Antes fosse suborno. Em choque, Léa foi hospitalizada com uma crise de hipertensão e o pacote de discos – agarrado firmemente por ela no momento da internação – foi parar nas mãos dos repórteres que por lá apareceram, alertados pelas solícitas auxiliares de enfermagem que tanto acusaram a entrada da esposa do vereador quanto a eles entregaram o embrulho.
* * *
Um estranho assalto à residência vitimou Betinho, com nove tiros na cabeça, à queima-roupa. O inquérito fora arquivado enquanto o vereador entregava metade de seus bens à ex-mulher e a outra metade à diversos segmentos da mídia local, a título de um acordo de cala-boca.

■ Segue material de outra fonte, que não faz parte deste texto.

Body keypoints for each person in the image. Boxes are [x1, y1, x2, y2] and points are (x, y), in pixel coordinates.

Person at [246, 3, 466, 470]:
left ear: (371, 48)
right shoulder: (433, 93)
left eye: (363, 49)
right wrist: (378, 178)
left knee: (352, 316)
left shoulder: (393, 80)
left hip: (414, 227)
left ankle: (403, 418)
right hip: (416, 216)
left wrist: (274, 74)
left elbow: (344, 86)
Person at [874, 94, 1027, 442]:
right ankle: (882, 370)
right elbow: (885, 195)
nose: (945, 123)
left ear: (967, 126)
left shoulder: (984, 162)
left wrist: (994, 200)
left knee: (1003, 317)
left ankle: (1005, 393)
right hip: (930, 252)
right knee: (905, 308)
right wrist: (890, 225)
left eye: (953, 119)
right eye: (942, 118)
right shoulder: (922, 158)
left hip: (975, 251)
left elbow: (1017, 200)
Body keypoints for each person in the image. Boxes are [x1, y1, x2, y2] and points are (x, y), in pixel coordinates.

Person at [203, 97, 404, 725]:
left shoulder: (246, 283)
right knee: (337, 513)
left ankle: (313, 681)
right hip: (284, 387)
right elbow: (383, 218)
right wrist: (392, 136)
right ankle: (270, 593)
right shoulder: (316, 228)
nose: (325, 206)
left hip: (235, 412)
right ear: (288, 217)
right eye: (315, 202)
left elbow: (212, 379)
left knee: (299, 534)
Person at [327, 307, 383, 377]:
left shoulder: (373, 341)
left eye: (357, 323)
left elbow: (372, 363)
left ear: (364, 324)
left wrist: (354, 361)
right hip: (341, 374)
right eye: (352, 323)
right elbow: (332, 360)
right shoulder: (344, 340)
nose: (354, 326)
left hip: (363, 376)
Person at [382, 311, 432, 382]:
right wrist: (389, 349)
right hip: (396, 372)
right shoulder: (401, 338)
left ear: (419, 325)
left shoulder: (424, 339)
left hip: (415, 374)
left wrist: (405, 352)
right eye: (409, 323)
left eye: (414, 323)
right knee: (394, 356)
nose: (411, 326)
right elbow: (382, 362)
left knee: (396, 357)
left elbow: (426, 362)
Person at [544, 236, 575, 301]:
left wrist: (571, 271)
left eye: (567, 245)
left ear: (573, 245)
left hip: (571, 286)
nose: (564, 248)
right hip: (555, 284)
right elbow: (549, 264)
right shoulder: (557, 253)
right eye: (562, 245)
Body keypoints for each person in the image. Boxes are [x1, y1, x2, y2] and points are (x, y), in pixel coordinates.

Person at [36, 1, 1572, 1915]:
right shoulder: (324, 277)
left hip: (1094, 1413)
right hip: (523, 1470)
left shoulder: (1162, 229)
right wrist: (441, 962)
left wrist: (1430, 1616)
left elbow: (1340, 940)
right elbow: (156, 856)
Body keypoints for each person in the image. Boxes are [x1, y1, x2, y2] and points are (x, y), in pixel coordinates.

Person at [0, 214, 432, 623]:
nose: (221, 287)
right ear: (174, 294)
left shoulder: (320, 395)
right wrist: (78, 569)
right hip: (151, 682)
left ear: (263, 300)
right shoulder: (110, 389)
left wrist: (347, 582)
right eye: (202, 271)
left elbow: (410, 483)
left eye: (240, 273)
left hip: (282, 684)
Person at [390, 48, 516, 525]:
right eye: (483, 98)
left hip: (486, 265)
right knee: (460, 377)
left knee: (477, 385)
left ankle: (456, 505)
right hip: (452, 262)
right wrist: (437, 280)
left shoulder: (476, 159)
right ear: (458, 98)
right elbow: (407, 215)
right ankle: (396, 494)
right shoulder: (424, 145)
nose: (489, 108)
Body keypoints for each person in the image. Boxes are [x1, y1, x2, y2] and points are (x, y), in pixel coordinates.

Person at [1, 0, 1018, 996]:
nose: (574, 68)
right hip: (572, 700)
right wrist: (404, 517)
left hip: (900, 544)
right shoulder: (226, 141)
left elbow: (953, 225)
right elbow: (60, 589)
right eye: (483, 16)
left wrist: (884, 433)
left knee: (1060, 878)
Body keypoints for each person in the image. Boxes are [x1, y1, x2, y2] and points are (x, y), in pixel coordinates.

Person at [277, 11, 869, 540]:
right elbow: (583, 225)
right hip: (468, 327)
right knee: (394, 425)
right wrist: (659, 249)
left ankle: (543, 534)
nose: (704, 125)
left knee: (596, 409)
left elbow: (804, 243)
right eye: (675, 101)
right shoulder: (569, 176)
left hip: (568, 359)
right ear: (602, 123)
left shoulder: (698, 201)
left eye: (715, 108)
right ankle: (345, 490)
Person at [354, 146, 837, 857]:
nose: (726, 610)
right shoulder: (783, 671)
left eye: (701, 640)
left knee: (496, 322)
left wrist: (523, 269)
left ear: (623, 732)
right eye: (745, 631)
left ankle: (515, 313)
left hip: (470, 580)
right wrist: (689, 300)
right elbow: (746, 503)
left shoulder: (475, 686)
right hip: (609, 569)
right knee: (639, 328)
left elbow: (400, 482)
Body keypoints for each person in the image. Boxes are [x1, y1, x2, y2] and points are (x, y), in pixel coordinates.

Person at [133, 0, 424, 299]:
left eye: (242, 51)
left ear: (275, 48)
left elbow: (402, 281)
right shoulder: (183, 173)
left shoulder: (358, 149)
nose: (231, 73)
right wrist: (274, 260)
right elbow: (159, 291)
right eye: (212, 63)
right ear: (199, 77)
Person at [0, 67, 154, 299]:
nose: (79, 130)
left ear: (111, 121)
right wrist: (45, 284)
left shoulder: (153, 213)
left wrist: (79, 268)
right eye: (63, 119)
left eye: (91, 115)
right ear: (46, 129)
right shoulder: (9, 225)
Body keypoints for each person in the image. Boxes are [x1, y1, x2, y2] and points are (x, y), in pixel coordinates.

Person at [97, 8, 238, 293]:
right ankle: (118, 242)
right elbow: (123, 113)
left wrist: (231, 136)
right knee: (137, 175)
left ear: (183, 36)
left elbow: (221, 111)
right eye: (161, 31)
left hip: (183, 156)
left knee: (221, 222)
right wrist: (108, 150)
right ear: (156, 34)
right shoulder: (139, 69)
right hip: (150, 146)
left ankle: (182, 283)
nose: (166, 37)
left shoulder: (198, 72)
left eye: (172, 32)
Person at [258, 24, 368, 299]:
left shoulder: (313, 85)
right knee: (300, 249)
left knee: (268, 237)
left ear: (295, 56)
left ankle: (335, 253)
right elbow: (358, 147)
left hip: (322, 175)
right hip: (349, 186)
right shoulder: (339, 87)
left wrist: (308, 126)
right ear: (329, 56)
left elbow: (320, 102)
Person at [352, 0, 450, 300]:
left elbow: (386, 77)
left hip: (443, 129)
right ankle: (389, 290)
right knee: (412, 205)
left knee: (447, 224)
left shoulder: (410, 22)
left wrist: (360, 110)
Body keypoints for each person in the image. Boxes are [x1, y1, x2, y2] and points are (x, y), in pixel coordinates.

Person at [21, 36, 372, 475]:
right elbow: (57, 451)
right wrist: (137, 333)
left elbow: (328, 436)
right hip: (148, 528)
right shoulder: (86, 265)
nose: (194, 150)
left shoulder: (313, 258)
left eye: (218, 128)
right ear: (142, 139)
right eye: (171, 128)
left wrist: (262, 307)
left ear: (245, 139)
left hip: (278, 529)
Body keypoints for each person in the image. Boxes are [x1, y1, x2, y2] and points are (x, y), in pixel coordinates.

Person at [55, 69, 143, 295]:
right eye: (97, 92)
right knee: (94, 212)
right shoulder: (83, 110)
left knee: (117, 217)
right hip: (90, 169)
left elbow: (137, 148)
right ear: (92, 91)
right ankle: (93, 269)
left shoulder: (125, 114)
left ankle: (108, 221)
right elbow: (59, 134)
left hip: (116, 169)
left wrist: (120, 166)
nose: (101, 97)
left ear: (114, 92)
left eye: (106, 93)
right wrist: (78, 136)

Graças as boas relações que ainda mantinha com o diretor do hospital, as enfermeiras envolvidas no caso tiveram seus contratos rescindidos, enquanto a admissão da viúva de Betinho era providenciada.
Reinaldo – agora apelidado de Gaynaldo pela oposição – ainda manteve-se como um calado e bastante ausente vereador até o fim da legislatura, quando retirou-se da política para dedicar-se à corretagem autônoma de imóveis, em Rio das Ostras.